§ ACTIVITY
Could you copy out each of the following lines word for word, keeping every character and the line order unchanged?

§ DATA FOR ANALYSIS
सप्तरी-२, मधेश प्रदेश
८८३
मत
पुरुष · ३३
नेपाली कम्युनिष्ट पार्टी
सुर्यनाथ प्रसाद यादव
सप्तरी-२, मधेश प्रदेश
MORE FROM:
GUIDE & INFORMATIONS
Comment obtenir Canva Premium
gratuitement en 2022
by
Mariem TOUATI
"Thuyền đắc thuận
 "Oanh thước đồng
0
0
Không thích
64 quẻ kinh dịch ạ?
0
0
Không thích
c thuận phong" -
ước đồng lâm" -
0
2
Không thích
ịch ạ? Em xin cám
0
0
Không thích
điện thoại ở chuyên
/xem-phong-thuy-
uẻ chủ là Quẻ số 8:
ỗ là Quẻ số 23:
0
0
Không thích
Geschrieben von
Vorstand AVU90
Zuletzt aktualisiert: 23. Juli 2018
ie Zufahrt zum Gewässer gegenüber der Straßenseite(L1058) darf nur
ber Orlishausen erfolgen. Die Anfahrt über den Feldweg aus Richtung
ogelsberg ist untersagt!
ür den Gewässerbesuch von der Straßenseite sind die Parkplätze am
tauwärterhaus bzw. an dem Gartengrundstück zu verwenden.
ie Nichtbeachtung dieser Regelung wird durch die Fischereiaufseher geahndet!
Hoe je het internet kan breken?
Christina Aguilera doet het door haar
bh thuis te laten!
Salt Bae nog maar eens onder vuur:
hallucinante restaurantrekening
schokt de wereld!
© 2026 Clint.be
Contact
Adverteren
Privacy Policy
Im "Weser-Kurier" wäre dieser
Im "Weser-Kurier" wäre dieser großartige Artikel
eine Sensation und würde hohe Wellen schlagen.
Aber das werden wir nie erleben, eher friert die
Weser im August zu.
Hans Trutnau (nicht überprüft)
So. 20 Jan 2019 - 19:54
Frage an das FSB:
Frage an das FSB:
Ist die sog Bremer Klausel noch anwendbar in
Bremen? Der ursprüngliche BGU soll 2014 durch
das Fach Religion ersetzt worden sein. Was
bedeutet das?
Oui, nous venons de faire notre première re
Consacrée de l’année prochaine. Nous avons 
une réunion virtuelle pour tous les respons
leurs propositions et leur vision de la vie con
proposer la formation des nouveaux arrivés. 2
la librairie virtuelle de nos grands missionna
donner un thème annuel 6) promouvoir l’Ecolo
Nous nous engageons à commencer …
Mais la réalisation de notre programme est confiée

§ OUTPUT FOR THIS TASK
सप्तरी-२, मधेश प्रदेश
८८३
मत
पुरुष · ३३
नेपाली कम्युनिष्ट पार्टी
सुर्यनाथ प्रसाद यादव
सप्तरी-२, मधेश प्रदेश
MORE FROM:
GUIDE & INFORMATIONS
Comment obtenir Canva Premium
gratuitement en 2022
by
Mariem TOUATI
"Thuyền đắc thuận
 "Oanh thước đồng
0
0
Không thích
64 quẻ kinh dịch ạ?
0
0
Không thích
c thuận phong" -
ước đồng lâm" -
0
2
Không thích
ịch ạ? Em xin cám
0
0
Không thích
điện thoại ở chuyên
/xem-phong-thuy-
uẻ chủ là Quẻ số 8:
ỗ là Quẻ số 23:
0
0
Không thích
Geschrieben von
Vorstand AVU90
Zuletzt aktualisiert: 23. Juli 2018
ie Zufahrt zum Gewässer gegenüber der Straßenseite(L1058) darf nur
ber Orlishausen erfolgen. Die Anfahrt über den Feldweg aus Richtung
ogelsberg ist untersagt!
ür den Gewässerbesuch von der Straßenseite sind die Parkplätze am
tauwärterhaus bzw. an dem Gartengrundstück zu verwenden.
ie Nichtbeachtung dieser Regelung wird durch die Fischereiaufseher geahndet!
Hoe je het internet kan breken?
Christina Aguilera doet het door haar
bh thuis te laten!
Salt Bae nog maar eens onder vuur:
hallucinante restaurantrekening
schokt de wereld!
© 2026 Clint.be
Contact
Adverteren
Privacy Policy
Im "Weser-Kurier" wäre dieser
Im "Weser-Kurier" wäre dieser großartige Artikel
eine Sensation und würde hohe Wellen schlagen.
Aber das werden wir nie erleben, eher friert die
Weser im August zu.
Hans Trutnau (nicht überprüft)
So. 20 Jan 2019 - 19:54
Frage an das FSB:
Frage an das FSB:
Ist die sog Bremer Klausel noch anwendbar in
Bremen? Der ursprüngliche BGU soll 2014 durch
das Fach Religion ersetzt worden sein. Was
bedeutet das?
Oui, nous venons de faire notre première re
Consacrée de l’année prochaine. Nous avons 
une réunion virtuelle pour tous les respons
leurs propositions et leur vision de la vie con
proposer la formation des nouveaux arrivés. 2
la librairie virtuelle de nos grands missionna
donner un thème annuel 6) promouvoir l’Ecolo
Nous nous engageons à commencer …
Mais la réalisation de notre programme est confiée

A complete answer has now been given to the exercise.